They, the employers, may not be able to tell you how to spend your money or your time off, but they can tell you where you will or won't get a paycheck from. From the employers end, they are not in business to give you days off, they are in business to make money, and that requires employees to be there at crucial times/days. I know for many employers, Fall is a huge time for them, it's close enough to the holidays that the timing is critical in who is or isn't there. Trying to strong arm your employers is a recipe for unemployment, or an ill tempered workplace at best. Most companies have stipulations about potential vacation days, and emergency/sick days, and trying to ignore those will only come back to haunt you in the end.


----------



## austenandrews (Aug 22, 2010)

Oh man, do I sympathize. Two years ago I told my manager I needed to take off Halloween. (Actually the Friday before Halloween (Sunday) which was the day my mother was flying into town and the final build was set to begin.) A week before the date, I learned that afterward she scheduled a trip on that day _with all the other programmers on the team_ (herself and two others). Meaning not only was it impossible for me to take off - I was the only programmer left - but I had to be on-call (unscheduled) the whole weekend while the rest of the team was in Las freaking Vegas. The date of this trip had, conveniently, been kept from me until the final week.

I filed my PTO paperwork for the 31st and the 1st just this morning. I would say that's cutting it too close, except my current workplace is beyond cool about that kind of thing. I work for an awesome company now.


----------



## zombastic (Aug 27, 2012)

I guess I'm lucky I've never been denied in 17 years at the county. 
You should find out his birthday, anniversaries ect. And take them off...LoL!


----------



## jaege (Aug 23, 2009)

Doc Doom said:


> You are correct that earned vacation is owed to employees. As management, I try to grant requests to the maximum extent possible, however my primary responsibility is to deliver services which I can't do without staff being present. You're right, I don't control what the do while on vacation, but I do control when they take it.
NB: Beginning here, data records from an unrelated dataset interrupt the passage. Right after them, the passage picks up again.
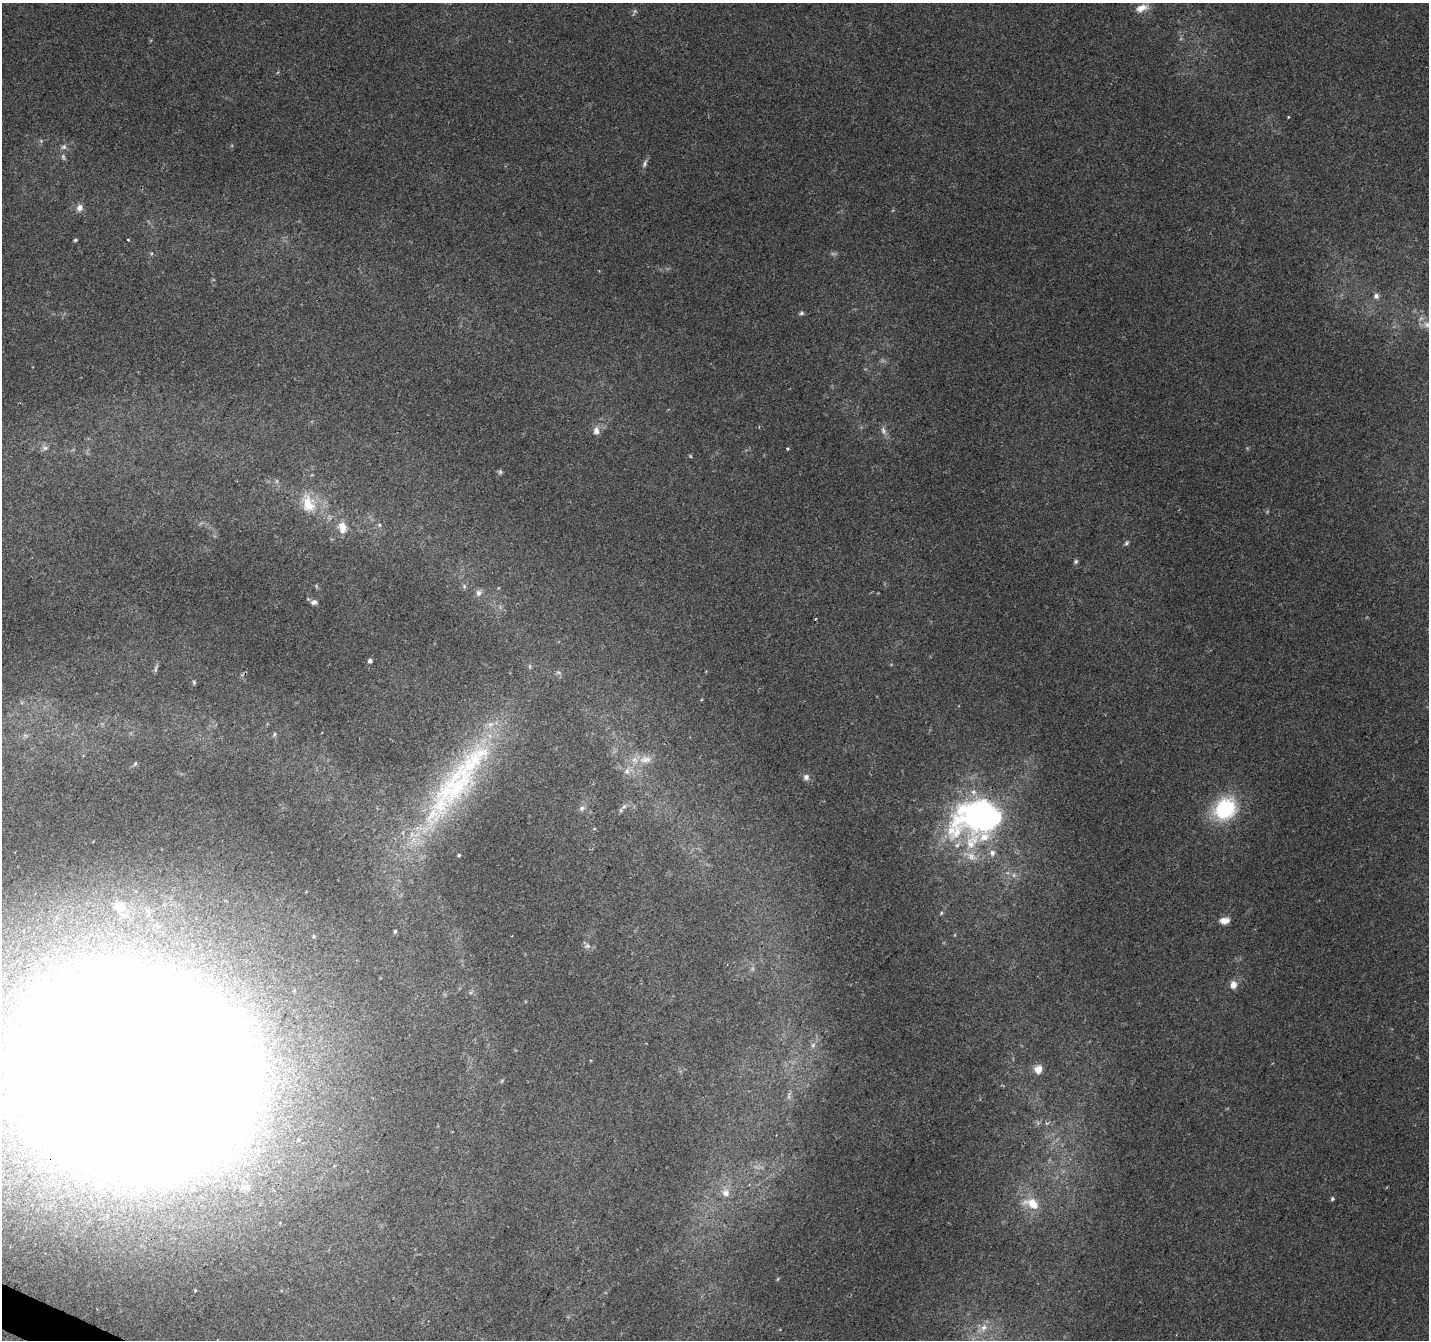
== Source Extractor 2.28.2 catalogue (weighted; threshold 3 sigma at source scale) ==
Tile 7 of 4 x 4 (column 3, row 2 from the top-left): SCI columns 2856-4282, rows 2881-4218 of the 5720 x 5825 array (HDU 1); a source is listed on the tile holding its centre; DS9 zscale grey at full resolution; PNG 1431 x 1342 px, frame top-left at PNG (2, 3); no overlay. Shown black and unused: <1% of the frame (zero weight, under 2 of 3 exposures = <1% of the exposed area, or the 3 px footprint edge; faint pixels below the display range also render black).
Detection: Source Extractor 2.28.2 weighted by HDU 2 'WHT'; one run over the whole footprint, this tile lists its part. Background 0.0704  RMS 0.0063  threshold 0.0286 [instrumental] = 3 sigma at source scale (4.5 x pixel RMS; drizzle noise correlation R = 1.50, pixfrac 1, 0.0396/0.0396 arcsec/px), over >= 5 px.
To a limited degree. You cannot continually deny an employee his vacation just because the company is busy or understaffed. That is not his fault and he is owed the days. Neither can vacation be denied without some reason. I used to work for the wage and hour division of the Dept of Labor. According to them, vacation is not quite as sacrosanct as a paycheck but it is close. This does not apply to sick leave or "paid time off", just days that are accrued as "vacation".

Unfortunately in the case of Eeeeek, the employer has a valid reason.


----------



## jaege (Aug 23, 2009)

fontgeek said:


> They, the employers, may not be able to tell you how to spend your money or your time off, but they can tell you where you will or won't get a paycheck from. From the employers end, they are not in business to give you days off, they are in business to make money, and that requires employees to be there at crucial times/days. I know for many employers, Fall is a huge time for them, it's close enough to the holidays that the timing is critical in who is or isn't there. Trying to strong arm your employers is a recipe for unemployment, or an ill tempered workplace at best. Most companies have stipulations about potential vacation days, and emergency/sick days, and trying to ignore those will only come back to haunt you in the end.
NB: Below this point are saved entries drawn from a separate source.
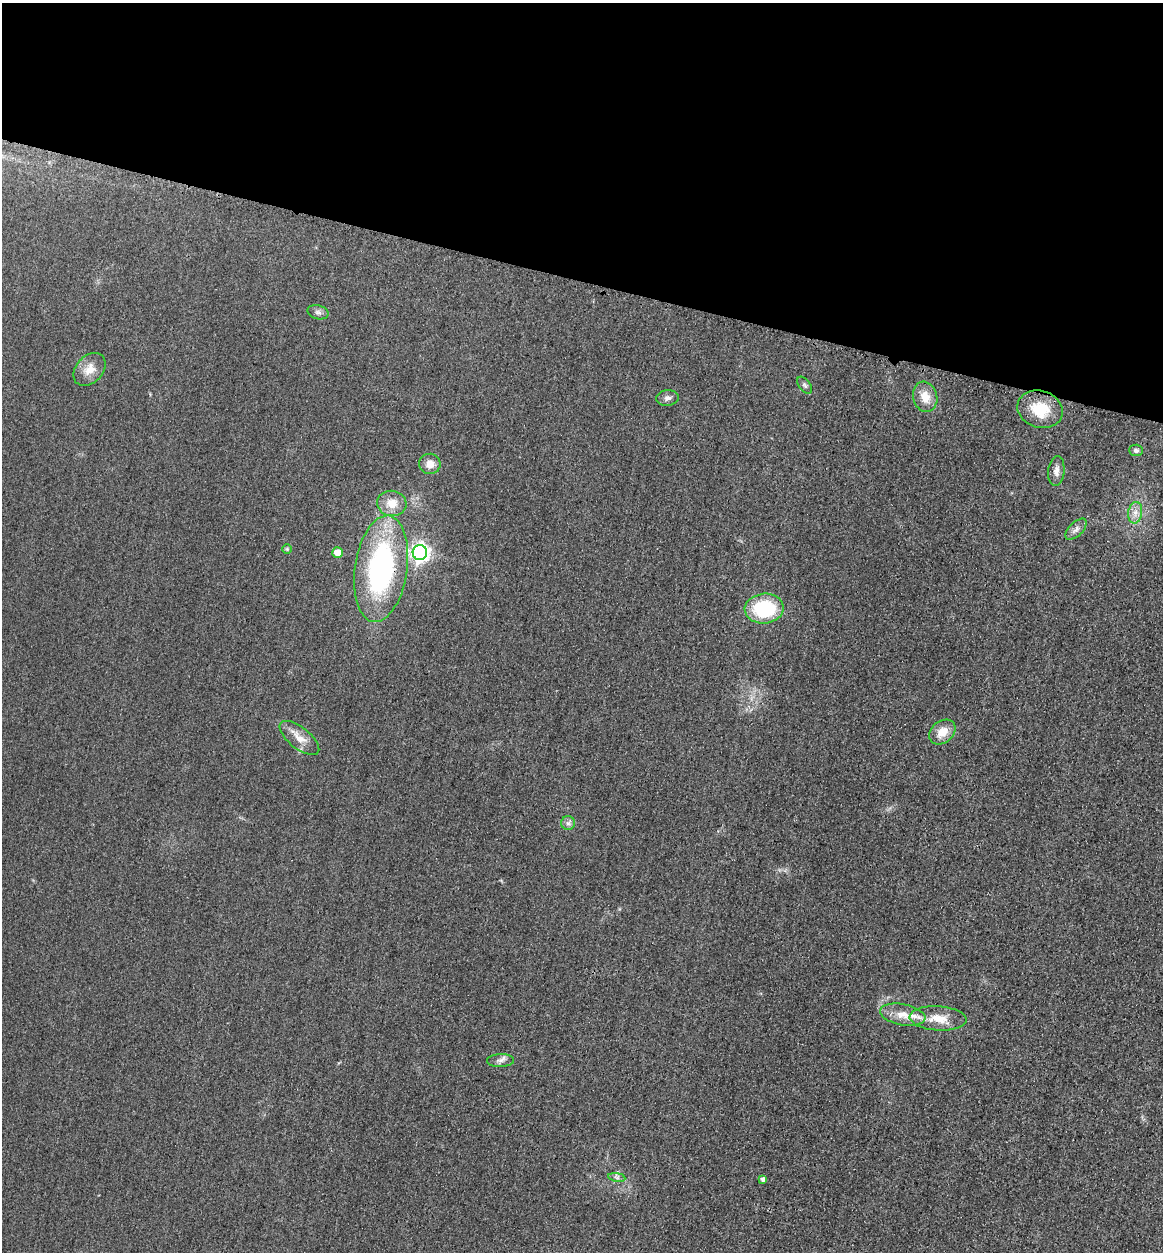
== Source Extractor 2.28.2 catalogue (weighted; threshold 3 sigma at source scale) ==
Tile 2 of 4 x 4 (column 2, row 1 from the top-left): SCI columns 1428-2588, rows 3770-5019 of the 5058 x 5038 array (HDU 1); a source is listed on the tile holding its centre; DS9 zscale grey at full resolution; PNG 1165 x 1254 px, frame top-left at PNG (2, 3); each listed source drawn as its Kron ellipse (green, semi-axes under 4 px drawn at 4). Shown black and unused: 22% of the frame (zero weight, under 3 of 4 exposures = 3% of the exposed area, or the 3 px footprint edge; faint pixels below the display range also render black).
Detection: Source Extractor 2.28.2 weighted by HDU 2 'WHT'; one run over the whole footprint, this tile lists its part. Background 0.0723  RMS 0.017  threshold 0.0777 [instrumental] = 3 sigma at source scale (4.5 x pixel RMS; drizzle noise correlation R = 1.50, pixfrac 1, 0.05/0.05 arcsec/px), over >= 5 px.
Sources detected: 26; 1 inside a brighter listed object's ellipse — not listed separately; the other 25 listed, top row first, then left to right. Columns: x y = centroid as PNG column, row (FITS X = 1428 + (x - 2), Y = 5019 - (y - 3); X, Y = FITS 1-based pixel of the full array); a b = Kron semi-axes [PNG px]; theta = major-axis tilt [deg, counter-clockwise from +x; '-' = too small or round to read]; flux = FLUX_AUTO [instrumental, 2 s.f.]
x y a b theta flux
318 312 10 7 -15 6.2
89 369 19 13 47 22
805 385 10 5 -53 4.6
925 397 15 12 -74 26
668 398 11 8 7 7.5
1040 409 23 18 -18 58
1136 450 7 6 - 5.1
430 464 11 10 - 15
1056 471 15 8 83 12
392 503 15 12 -8 26
1135 513 11 7 80 11
1076 529 13 7 45 8.9
287 549 5 5 - 2.2
337 552 5 5 - 20
420 552 7 7 - 790
381 569 53 26 81 350
764 609 19 15 4 110
942 732 14 10 40 25
299 738 24 10 -39 22
568 823 7 7 - 5.2
903 1015 23 10 -11 27
938 1018 28 12 -3 34
501 1060 13 6 2 7.9
617 1177 8 4 -9 4
763 1179 4 4 - 5.8
Overlapping masked pixels (flux is a lower limit): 1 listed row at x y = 381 569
In my 40 some odd years of working I have never had a problem. Ever. But then I am very clear as to my position on such things before I take a job, as is any company I would be willing to work for. Just as an employer can "tell you where you will get your paycheck from" (I assume you mean they can decide to not hire you) an employee can decide whether or not to take a job from that employer. Remember, a job is a two way contract. Either entity can end it when they wish. I always enter such a "contract" with the full knowledge that they need me far more than I need them. The companies that realize that their employees are their most valuable commodities are the ones that do the best.

Again, just because a company is busy is not a valid reason to repeatedly deny vacation. The key word is repeatedly. It should be built into staffing to absorb the requirements of a few employees being away for scheduled leave or being out sick. If a certain time of year is exceptionally busy then the company has to plan ahead (by hiring temps, or subbing work out, whatever) to cover its needs, and that does not mean by taking advantage of its employees. Yes, it is a businesses "business" to make money but it is also the LAW that they pay their employees and provide whatever benefits that are required by the government and their own policies. If their policy is to provide vacation, then they have to allow the employees to use it, bottom line. It is not a privilege that can be granted or taken on a whim, it is part of the employment contract and as such has to be paid out.
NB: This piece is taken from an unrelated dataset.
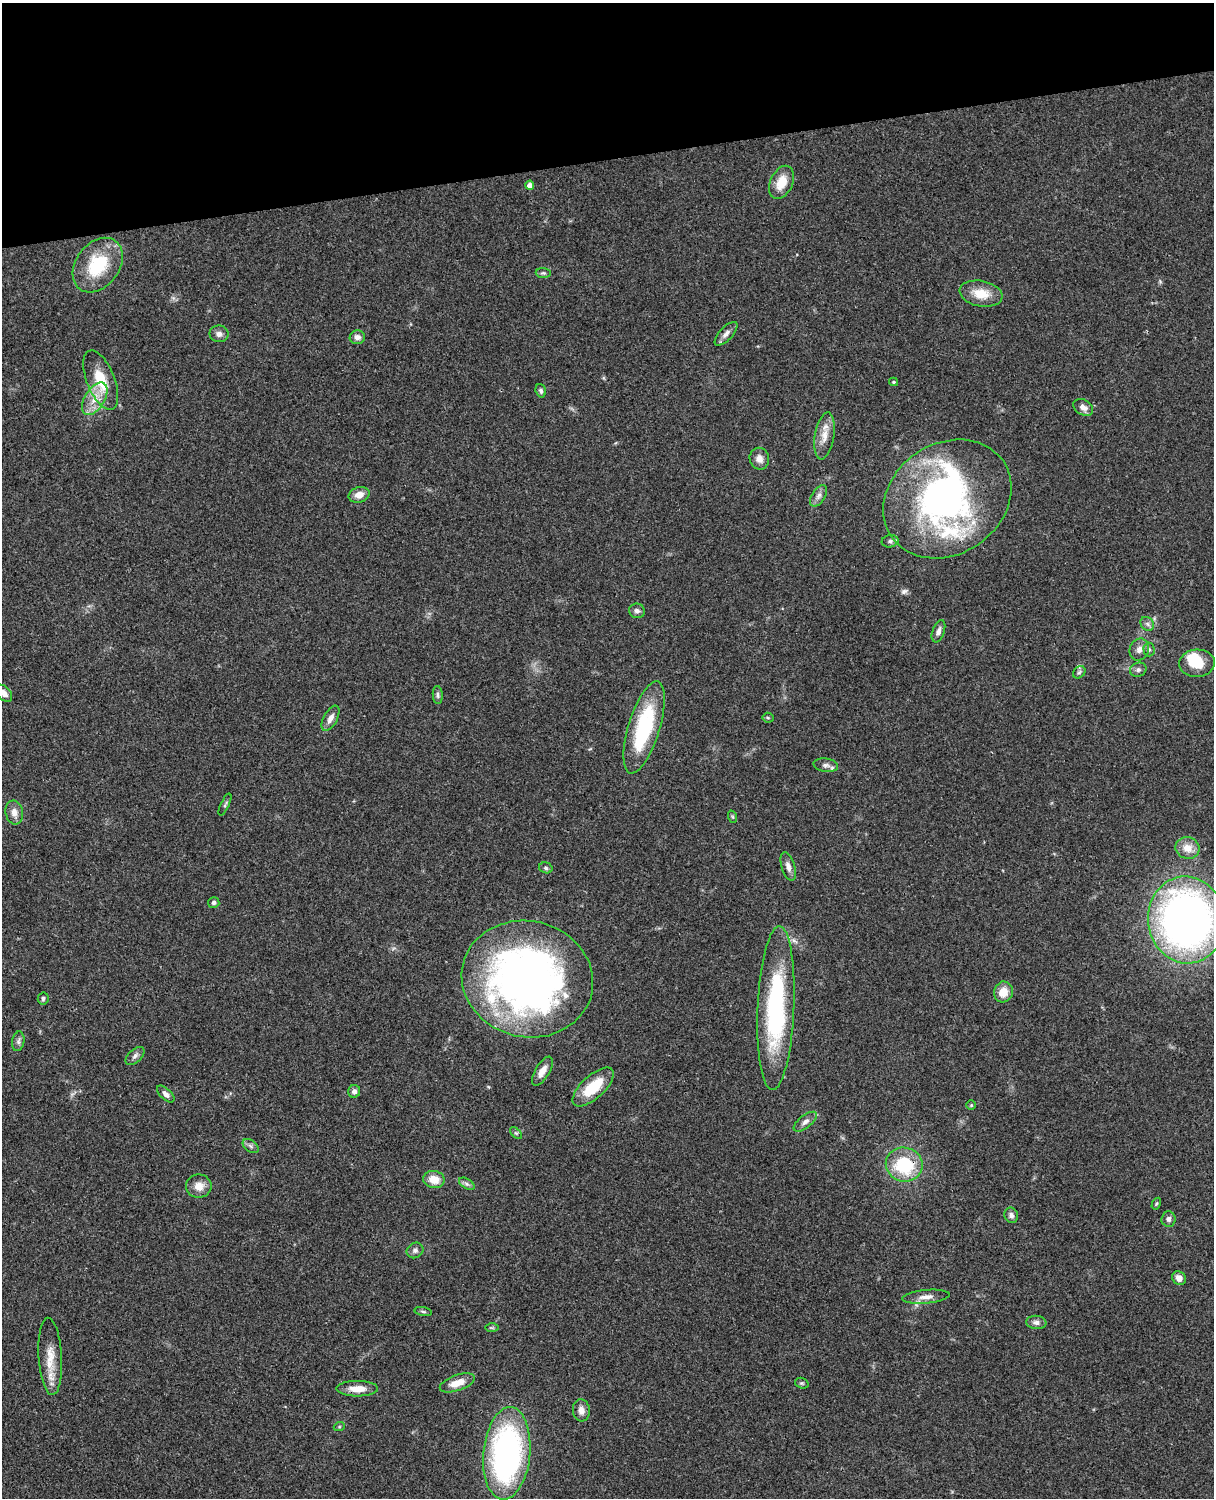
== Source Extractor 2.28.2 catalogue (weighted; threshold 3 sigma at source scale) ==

It is amazing the number of employers who either do not know or just do not care about these types of laws. Typically when they learn about them it is a bitter education. The fines from the Dept. of Labor are pretty stiff and I have seen them doled out on many occasions.


----------



## goneferal (Sep 8, 2010)

I have a small staff and a 24/7 365 schedule to cover so my gang are pretty used to working holidays. I try my hardest to not deny time off requests. Luckily, we go by seniority, so that makes my life a bit easier. But with me, when people interview, I make it clear that the job is nights, weekends, and holidays-so they have an out before we waste each other's time.


----------



## MorbidFun (May 8, 2012)

call in sick


----------



## LAG (Sep 10, 2012)

I agree with fontgeek. Just think about taking Nov. 1 off instead. That gives you two days without the co-worker jerk.


----------



## kprimm (Mar 14, 2009)

I would just call in with Hemmerhoid flare up that mysteriously only lasted on the night of Halloween.


----------